Some of that port infrastructure, such as that being built in Southampton, Plymouth, Hull and Immingham, is expected to be ready on time. On the other hand, problems remain at other key sites, and the chief executive of the British Ports Association has admitted some facilities will not be ready come July:

It’s obvious not all of the facilities are going to be ready; how much of it will be is still up for debate. Our frustration with government is they are not willing to share what the plan B is.

According to The Guardian, some inland checkpoints are yet to be confirmed, while customs facilities in Kent and Portsmouth appear some distance from nearing completion.

In the case of Portsmouth, the local council say the port won’t be completed until mid-August – some 6 weeks after additional customs checks are due to come in.

Even then, the facility needs to be rubber stamped by both Department for Environment, Food and Rural Affairs (Defra), as well as the Animal and Plant Health Agency.
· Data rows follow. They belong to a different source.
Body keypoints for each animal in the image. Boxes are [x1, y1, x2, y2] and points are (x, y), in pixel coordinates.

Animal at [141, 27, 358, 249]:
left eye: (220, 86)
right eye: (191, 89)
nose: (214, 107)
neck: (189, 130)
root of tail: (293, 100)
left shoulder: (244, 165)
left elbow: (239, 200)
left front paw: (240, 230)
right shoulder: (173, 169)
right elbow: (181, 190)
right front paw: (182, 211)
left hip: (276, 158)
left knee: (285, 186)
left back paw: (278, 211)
As the Guardian reports, this could take several weeks.

Ballantyne has thus asked the UK Government to make its contingency plans public:

“Even if they aren’t willing to extend beyond July, or publicly say that, they must have alternative plans, and ministers and officials are being told this on a weekly basis.”

One solution would simply be to relax or scale down the checks due to come in this April and July. Indeed, there is already speculation that this will turn out to be the case.